#### YOUR TASK
What number of lines in the entries below include the string "primera"? Respond with that number alone.

----------

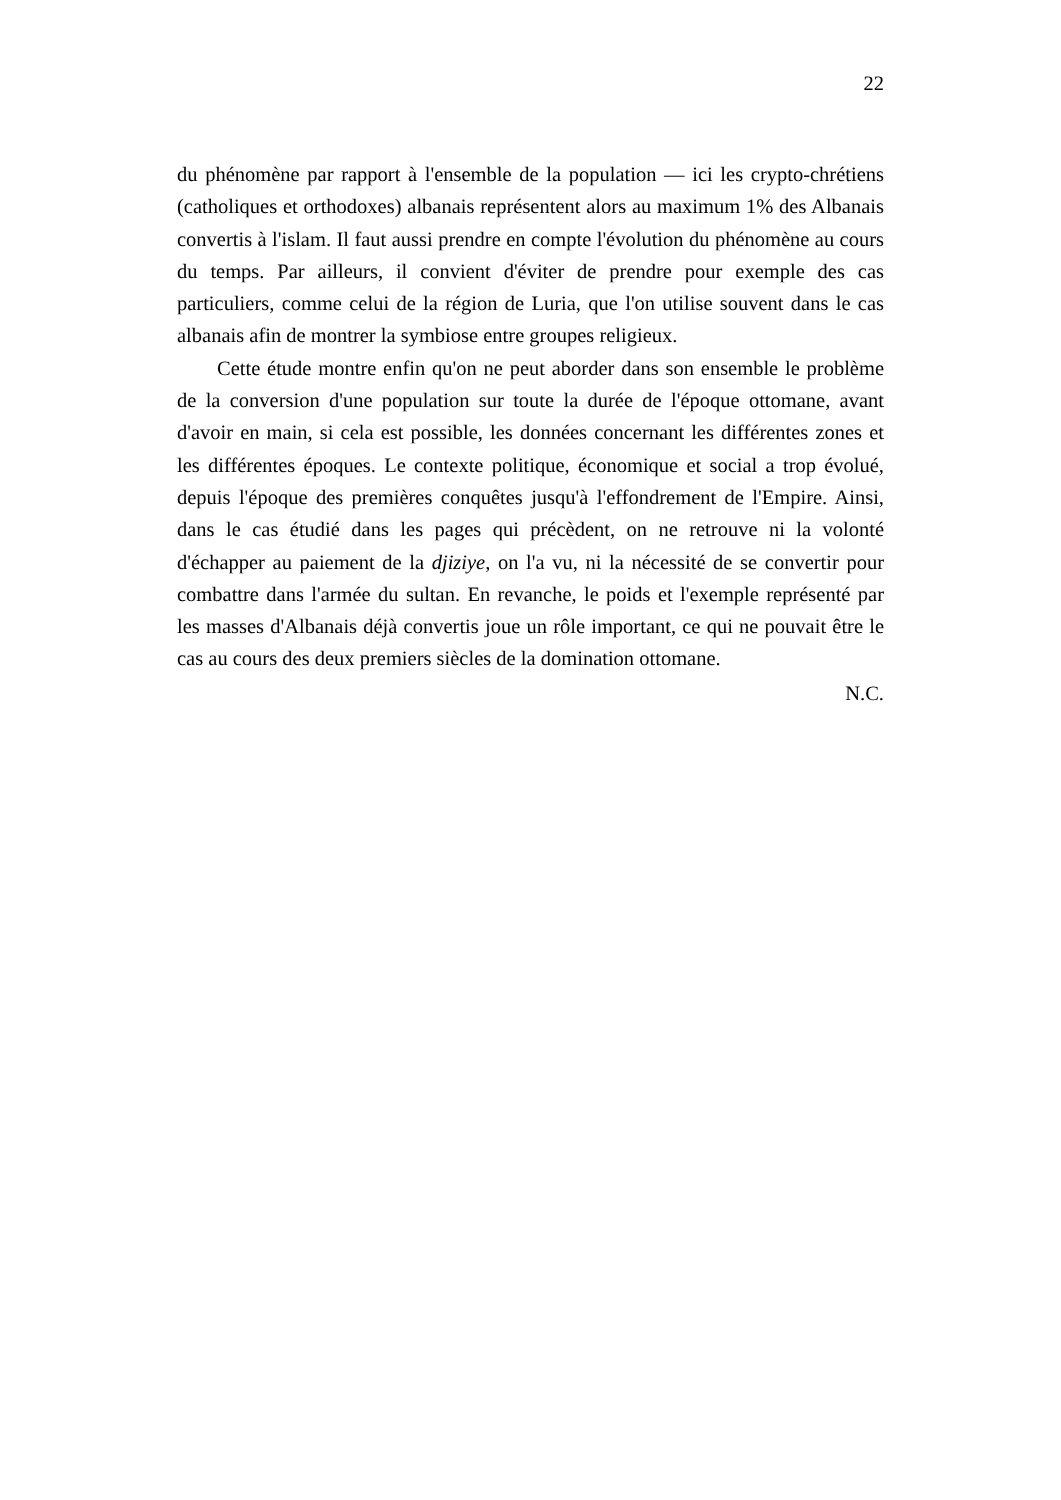22
du phénomène par rapport à l'ensemble de la population — ici les crypto-chrétiens (catholiques et orthodoxes) albanais représentent alors au maximum 1% des Albanais convertis à l'islam. Il faut aussi prendre en compte l'évolution du phénomène au cours du temps. Par ailleurs, il convient d'éviter de prendre pour exemple des cas particuliers, comme celui de la région de Luria, que l'on utilise souvent dans le cas albanais afin de montrer la symbiose entre groupes religieux.
Cette étude montre enfin qu'on ne peut aborder dans son ensemble le problème de la conversion d'une population sur toute la durée de l'époque ottomane, avant d'avoir en main, si cela est possible, les données concernant les différentes zones et les différentes époques. Le contexte politique, économique et social a trop évolué, depuis l'époque des premières conquêtes jusqu'à l'effondrement de l'Empire. Ainsi, dans le cas étudié dans les pages qui précèdent, on ne retrouve ni la volonté d'échapper au paiement de la djiziye, on l'a vu, ni la nécessité de se convertir pour combattre dans l'armée du sultan. En revanche, le poids et l'exemple représenté par les masses d'Albanais déjà convertis joue un rôle important, ce qui ne pouvait être le cas au cours des deux premiers siècles de la domination ottomane.
N.C.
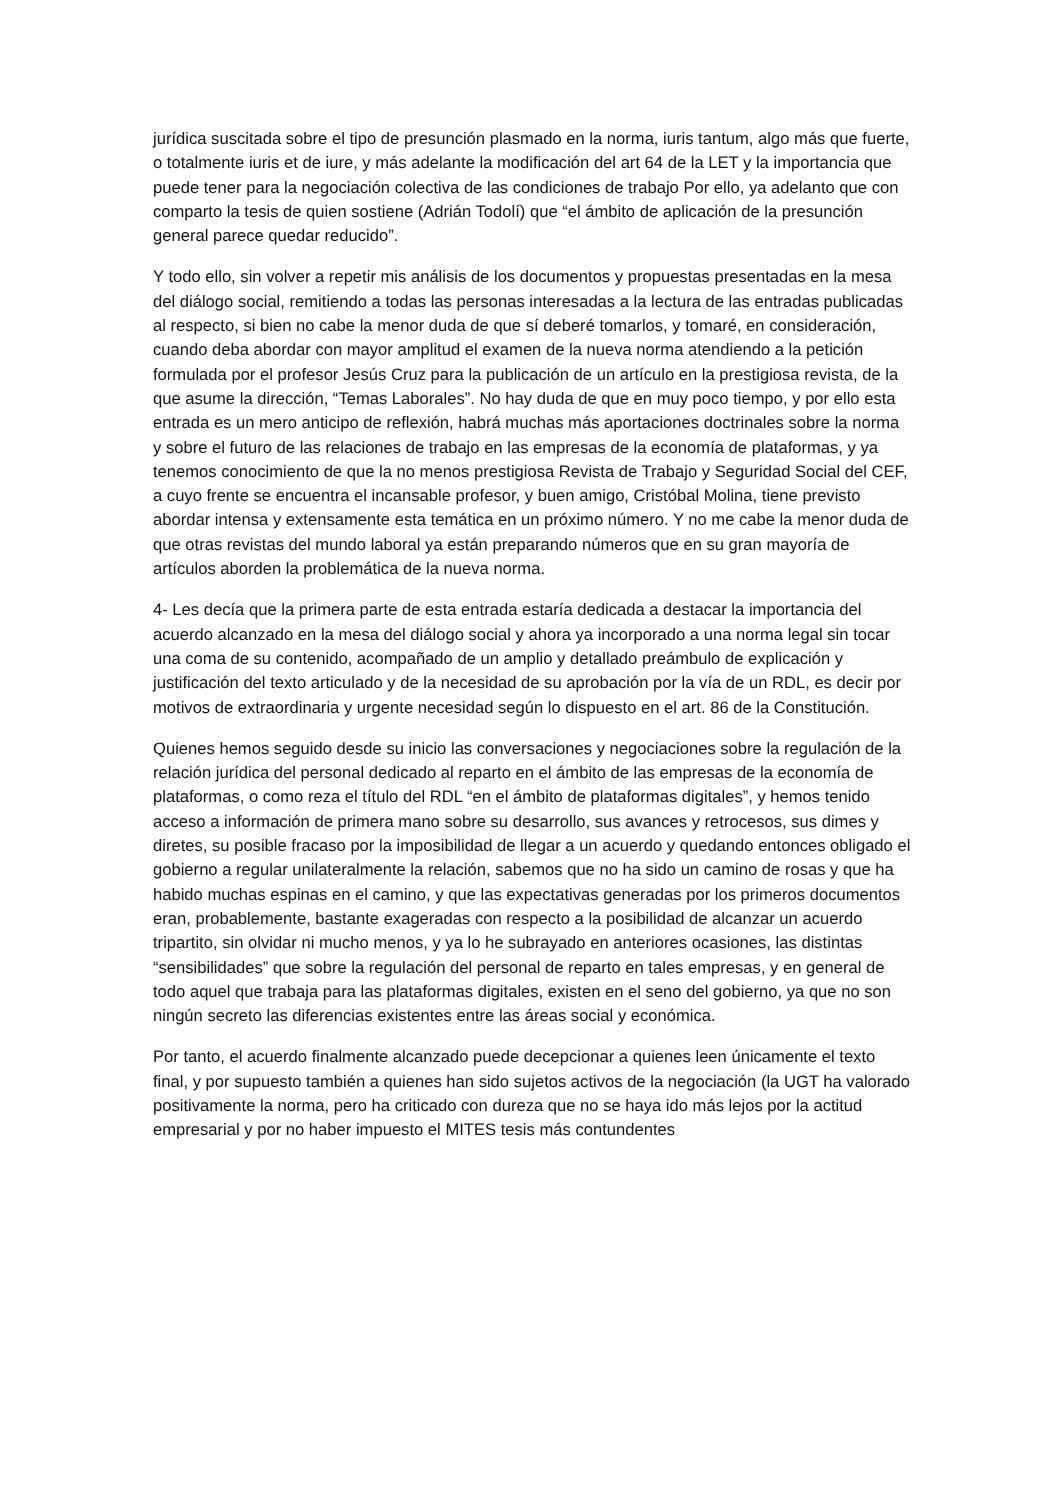jurídica suscitada sobre el tipo de presunción plasmado en la norma, iuris tantum, algo más que fuerte, o totalmente iuris et de iure, y más adelante la modificación del art 64 de la LET y la importancia que puede tener para la negociación colectiva de las condiciones de trabajo Por ello, ya adelanto que con comparto la tesis de quien sostiene (Adrián Todolí) que “el ámbito de aplicación de la presunción general parece quedar reducido”.
Y todo ello, sin volver a repetir mis análisis de los documentos y propuestas presentadas en la mesa del diálogo social, remitiendo a todas las personas interesadas a la lectura de las entradas publicadas al respecto, si bien no cabe la menor duda de que sí deberé tomarlos, y tomaré, en consideración, cuando deba abordar con mayor amplitud el examen de la nueva norma atendiendo a la petición formulada por el profesor Jesús Cruz para la publicación de un artículo en la prestigiosa revista, de la que asume la dirección, “Temas Laborales”. No hay duda de que en muy poco tiempo, y por ello esta entrada es un mero anticipo de reflexión, habrá muchas más aportaciones doctrinales sobre la norma y sobre el futuro de las relaciones de trabajo en las empresas de la economía de plataformas, y ya tenemos conocimiento de que la no menos prestigiosa Revista de Trabajo y Seguridad Social del CEF, a cuyo frente se encuentra el incansable profesor, y buen amigo, Cristóbal Molina, tiene previsto abordar intensa y extensamente esta temática en un próximo número. Y no me cabe la menor duda de que otras revistas del mundo laboral ya están preparando números que en su gran mayoría de artículos aborden la problemática de la nueva norma.
4- Les decía que la primera parte de esta entrada estaría dedicada a destacar la importancia del acuerdo alcanzado en la mesa del diálogo social y ahora ya incorporado a una norma legal sin tocar una coma de su contenido, acompañado de un amplio y detallado preámbulo de explicación y justificación del texto articulado y de la necesidad de su aprobación por la vía de un RDL, es decir por motivos de extraordinaria y urgente necesidad según lo dispuesto en el art. 86 de la Constitución.
Quienes hemos seguido desde su inicio las conversaciones y negociaciones sobre la regulación de la relación jurídica del personal dedicado al reparto en el ámbito de las empresas de la economía de plataformas, o como reza el título del RDL “en el ámbito de plataformas digitales”, y hemos tenido acceso a información de primera mano sobre su desarrollo, sus avances y retrocesos, sus dimes y diretes, su posible fracaso por la imposibilidad de llegar a un acuerdo y quedando entonces obligado el gobierno a regular unilateralmente la relación, sabemos que no ha sido un camino de rosas y que ha habido muchas espinas en el camino, y que las expectativas generadas por los primeros documentos eran, probablemente, bastante exageradas con respecto a la posibilidad de alcanzar un acuerdo tripartito, sin olvidar ni mucho menos, y ya lo he subrayado en anteriores ocasiones, las distintas “sensibilidades” que sobre la regulación del personal de reparto en tales empresas, y en general de todo aquel que trabaja para las plataformas digitales, existen en el seno del gobierno, ya que no son ningún secreto las diferencias existentes entre las áreas social y económica.
Por tanto, el acuerdo finalmente alcanzado puede decepcionar a quienes leen únicamente el texto final, y por supuesto también a quienes han sido sujetos activos de la negociación (la UGT ha valorado positivamente la norma, pero ha criticado con dureza que no se haya ido más lejos por la actitud empresarial y por no haber impuesto el MITES tesis más contundentes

----------

#### WRITTEN ANSWER
2